2.2.2 Insert node process (zslInsert)

  • Search path record: Starting from the highest level, record the front-drive nodes and spans of each layer
  • Generate random layers: Call zslRandomLevel
  • Create a new node: Assign hierarchies and connect front and back pointers
  • Update span: Adjust the span value of adjacent nodes
  • Maintain back pointer: Set the backward pointer for the new node

2.2.3 Scope Query (ZRANGEBYSCORE)

  • Quickly locate the starting point from a high-level index
  • Use the underlying linked list to traverse the scope
  • Complexity:O(logN + M) (M is the number of returned elements)

3. Performance analysis and optimization strategies

3.1 Time complexity comparison

operate Jump table (average) Jump table (worst) Balance tree
insert O(logN) O(N) O(logN)
delete O(logN) O(N) O(logN)
Find O(logN) O(N) O(logN)
Range query O(logN + M) O(N) O(logN + M)

Note: The worst case of jumping table (all nodes have the same height) is extremely low (for example, the probability of 100 million nodes is 1/(2^50))

3.2 Memory usage analysis

  • Theoretical space complexity:O(NlogN)
  • Redis optimization practices: Through the 1/4 probability factor, the actual space occupies about O(1.33N) (the actual measured memory of 1 million nodes is about 64MB)

3.3 Tuning parameters

  • ZSKIPLIST_MAXLEVEL: Control the maximum number of layers (default 64, memory and performance balance can be adjusted)
  • ZSKIPLIST_P: Adjust the probability of layer generation (default 0.25)

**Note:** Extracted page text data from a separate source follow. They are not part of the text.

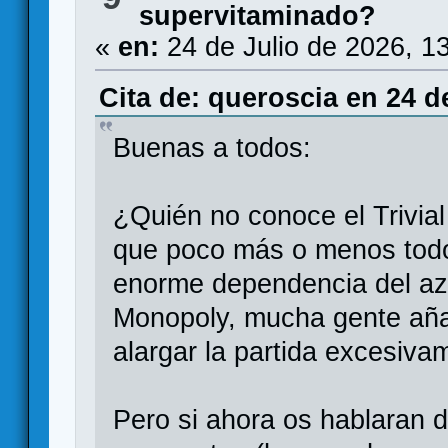
supervitaminado?
«
en:
24 de Julio de 2026, 1
Cita de: queroscia en 24 d
Buenas a todos:
¿Quién no conoce el Trivial
que poco más o menos tod
enorme dependencia del aza
Monopoly, mucha gente aña
alargar la partida excesiva
Pero si ahora os hablaran 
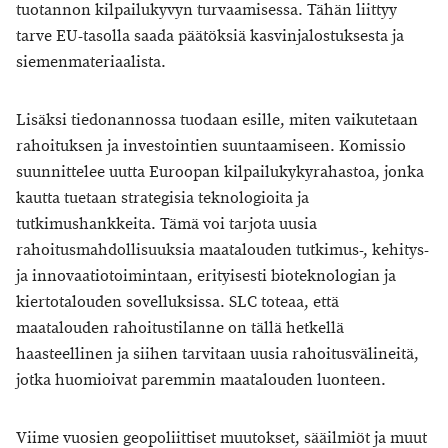
tuotannon kilpailukyvyn turvaamisessa. Tähän liittyy
tarve EU-tasolla saada päätöksiä kasvinjalostuksesta ja
siemenmateriaalista.
Lisäksi tiedonannossa tuodaan esille, miten vaikutetaan
rahoituksen ja investointien suuntaamiseen. Komissio
suunnittelee uutta Euroopan kilpailukykyrahastoa, jonka
kautta tuetaan strategisia teknologioita ja
tutkimushankkeita. Tämä voi tarjota uusia
rahoitusmahdollisuuksia maatalouden tutkimus-, kehitys-
ja innovaatiotoimintaan, erityisesti bioteknologian ja
kiertotalouden sovelluksissa. SLC toteaa, että
maatalouden rahoitustilanne on tällä hetkellä
haasteellinen ja siihen tarvitaan uusia rahoitusvälineitä,
jotka huomioivat paremmin maatalouden luonteen.
Viime vuosien geopoliittiset muutokset, sääilmiöt ja muut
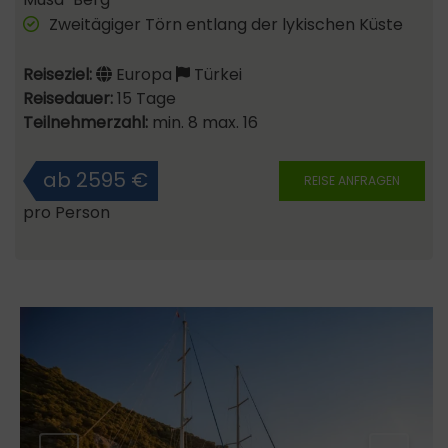
Zweitägiger Törn entlang der lykischen Küste
Reiseziel:
Europa
Türkei
Reisedauer:
15 Tage
Teilnehmerzahl:
min. 8 max. 16
ab 2595 €
REISE ANFRAGEN
pro Person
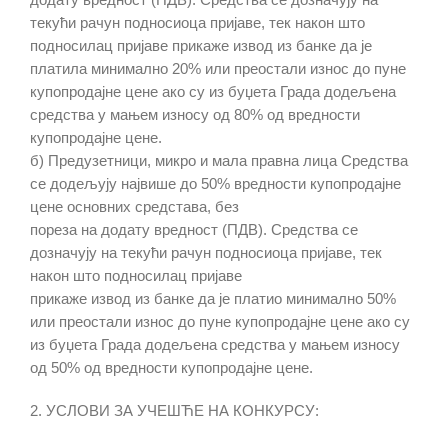
текући рачун подносиоца пријаве, тек након што
подносилац пријаве прикаже извод из банке да је
платила минимално 20% или преостали износ до пуне
купопродајне цене ако су из буџета Града додељена
средства у мањем износу од 80% од вредности
купопродајне цене.
б) Предузетници, микро и мала правна лица Средства
се додељују највише до 50% вредности купопродајне
цене основних средстава, без
пореза на додату вредност (ПДВ). Средства се
дозначују на текући рачун подносиоца пријаве, тек
након што подносилац пријаве
прикаже извод из банке да је платио минимално 50%
или преостали износ до пуне купопродајне цене ако су
из буџета Града додељена средства у мањем износу
од 50% од вредности купопродајне цене.
2. УСЛОВИ ЗА УЧЕШЋЕ НА КОНКУРСУ:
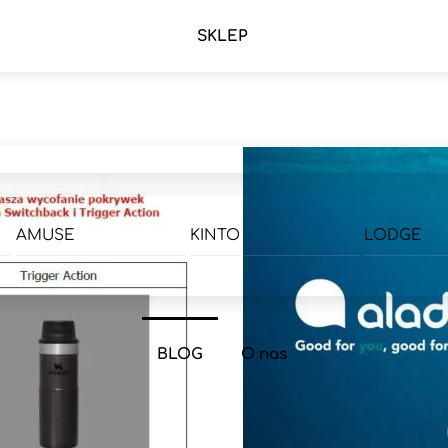
SKLEP
AMUSE
KINTO
LODGE
BLOG
O nas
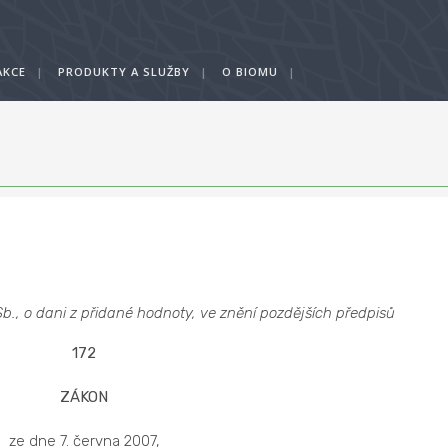
AKCE
|
PRODUKTY A SLUŽBY
|
O BIOMU
|
., o dani z přidané hodnoty, ve znění pozdějších předpisů
172
ZÁKON
ze dne 7. června 2007,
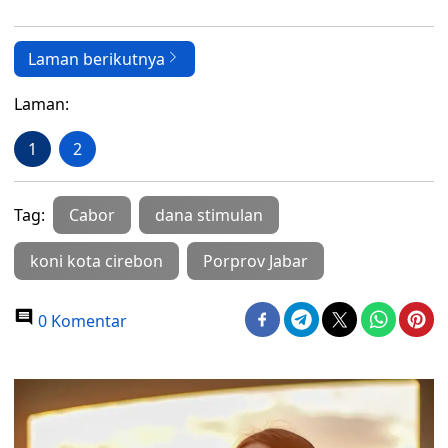
Laman berikutnya
Laman:
1
2
Tag:
Cabor
dana stimulan
koni kota cirebon
Porprov Jabar
0 Komentar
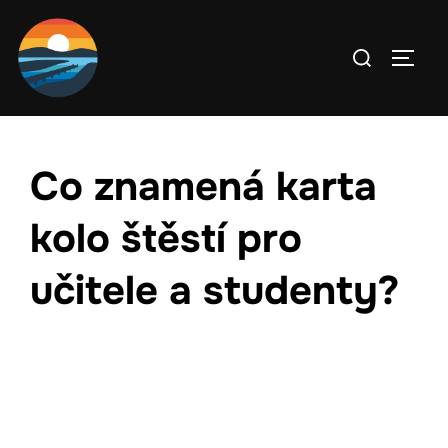
Skip
to
Search
TOGG
content
for:
Co znamená karta
kolo štěstí pro
učitele a studenty?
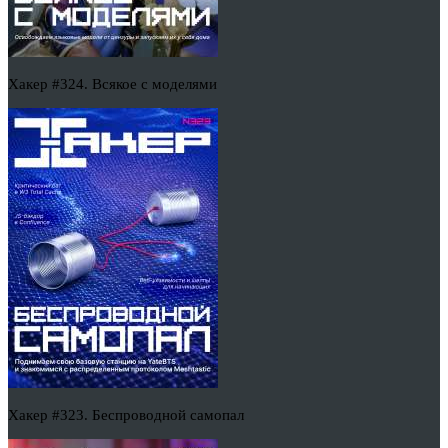
Хакер #324. Всякое с моделями
Хакер #323. Беспроводной самопал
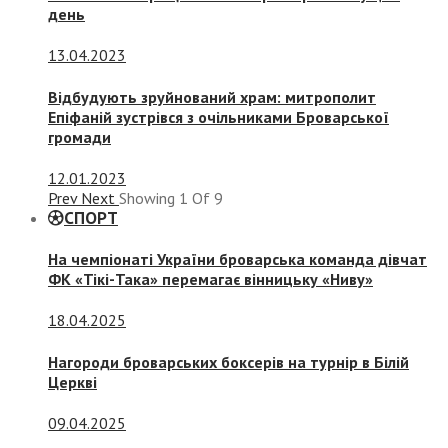
день
13.04.2023
Відбудують зруйнований храм: митрополит
Епіфаній зустрівся з очільниками Броварської
громади
12.01.2023
Prev
Next
Showing
1
Of
9
СПОРТ
На чемпіонаті України броварська команда дівчат
ФК «Тікі-Така» перемагає вінницьку «Ниву»
18.04.2025
Нагороди броварських боксерів на турнір в Білій
Церкві
09.04.2025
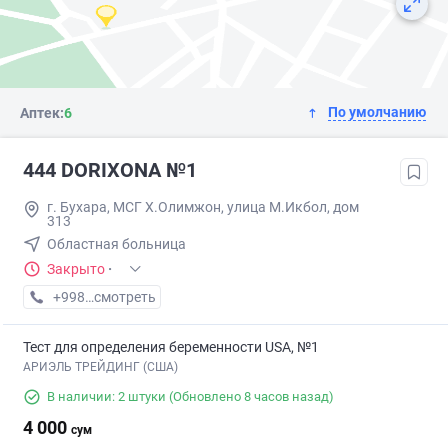
По умолчанию
Аптек:
6
444 DORIXONA №1
г. Бухара, МСГ Х.Олимжон, улица М.Икбол, дом
313
Областная больница
Закрыто
·
+998 (99) XXX-XX-XX
смотреть
Тест для определения беременности USA, №1
АРИЭЛЬ ТРЕЙДИНГ (США)
В наличии: 2 штуки
(Обновлено 8 часов назад)
4 000
сум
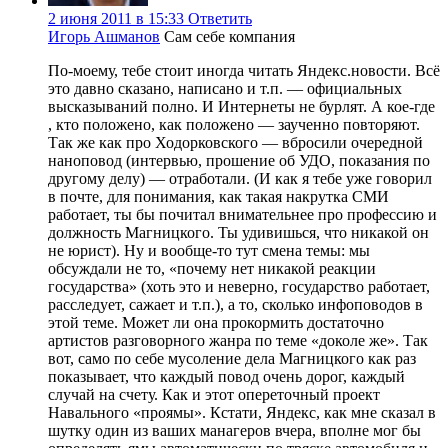
2 июня 2011 в 15:33
Ответить
Игорь Ашманов
Сам себе компания
По-моему, тебе стоит иногда читать Яндекс.новости. Всё
это давно сказано, написано и т.п. — официальных
высказываний полно. И Интернеты не бурлят. А кое-где
, кто положено, как положено — заученно повторяют.
Так же как про Ходорковского — вбросили очередной
наноповод (интервью, прошение об УДО, показания по
другому делу) — отработали. (И как я тебе уже говорил
в почте, для понимания, как такая накрутка СМИ
работает, ты бы почитал внимательнее про профессию и
должность Магницкого. Ты удивишься, что никакой он
не юрист). Ну и вообще-то тут смена темы: мы
обсуждали не то, «почему нет никакой реакции
государства» (хоть это и неверно, государство работает,
расследует, сажает и т.п.), а то, сколько инфоповодов в
этой теме. Может ли она прокормить достаточно
артистов разговорного жанра по теме «доколе же». Так
вот, само по себе мусоление дела Магницкого как раз
показывает, что каждый повод очень дорог, каждый
случай на счету. Как и этот опереточный проект
Навального «проямы». Кстати, Яндекс, как мне сказал в
шутку один из ваших манагеров вчера, вполне мог бы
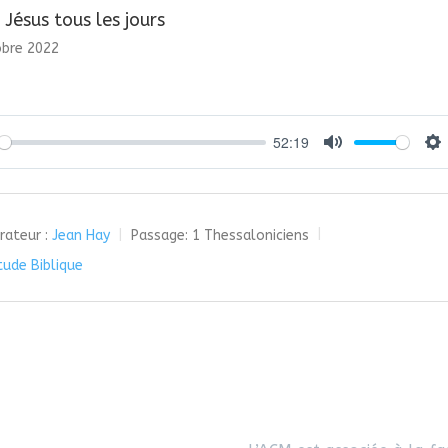
 Jésus tous les jours
obre 2022
52:19
y
Mute
Se
rateur :
Jean Hay
Passage:
1 Thessaloniciens
tude Biblique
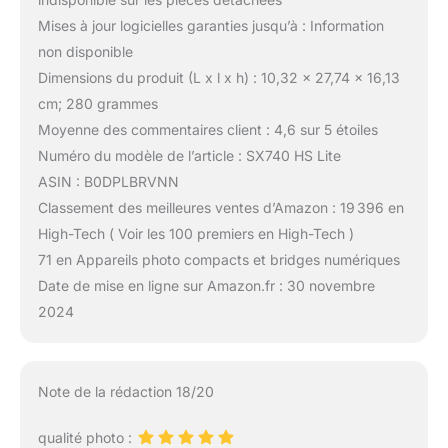
Mises à jour logicielles garanties jusqu’à : Information
non disponible
Dimensions du produit (L x l x h) : 10,32 x 27,74 x 16,13
cm; 280 grammes
Moyenne des commentaires client : 4,6 sur 5 étoiles
Numéro du modèle de l’article : SX740 HS Lite
ASIN : B0DPLBRVNN
Classement des meilleures ventes d’Amazon : 19 396 en
High-Tech ( Voir les 100 premiers en High-Tech )
71 en Appareils photo compacts et bridges numériques
Date de mise en ligne sur Amazon.fr : 30 novembre
2024
Note de la rédaction 18/20
qualité photo :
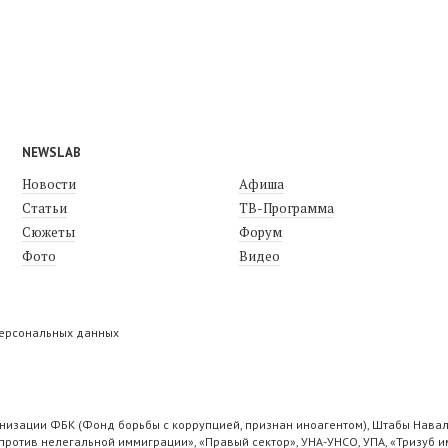
NEWSLAB
Новости
Афиша
Статьи
ТВ-Программа
Сюжеты
Форум
Фото
Видео
персональных данных
низации ФБК (Фонд борьбы с коррупцией, признан иноагентом), Штабы Навал
ротив нелегальной иммиграции», «Правый сектор», УНА-УНСО, УПА, «Тризуб и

4. Application scenarios of table jump in Redis

4.1 Ordered Sets (ZSET)

Number of elements > 128orElement length > 64 bytesWhen ZSET uses skip table internally

Support operation

  • ZADD/ZREM: Insert and delete
  • ZRANK/ZSCORE: Ranking query
  • ZRANGE:Scope query

4.2 Cluster metadata management

Used to maintain the mapping relationship between slots and nodes

5. Jump table vs balanced tree: selection of engineering angle

Dimension Jump table Red and black tree
Implement complexity About 200 lines of code About 500 lines of code
Range query Natural support (link list features) Need extra traversal
Concurrent control More easily lock-free optimization Requires complex locking mechanism
Debugging difficulty Visual debugging friendly Tree rotation logic is difficult to track

Reviews by Redis Author Antirez: "The table jump is not as elegant as the balance tree in theory, but it is simpler and faster in actual engineering, especially suitable for scenarios where range query is required."

Summarize:

The exquisite thing about jumping tables isExchange probability for structure, avoid complex rebalancing operations by randomizing hierarchical distribution. This design philosophy of "for time" + "for probability to simplicity" is of great reference significance in the development of distributed systems. Understanding table skipping not only helps to master Redis source code, but also inspires us to think about how to find a balance between high performance and maintainability.

This is the end of this article about the implementation of the Redis Skip List principle. For more related content on Redis Skip List, please search for my previous articles or continue browsing the related articles below. I hope everyone will support me in the future!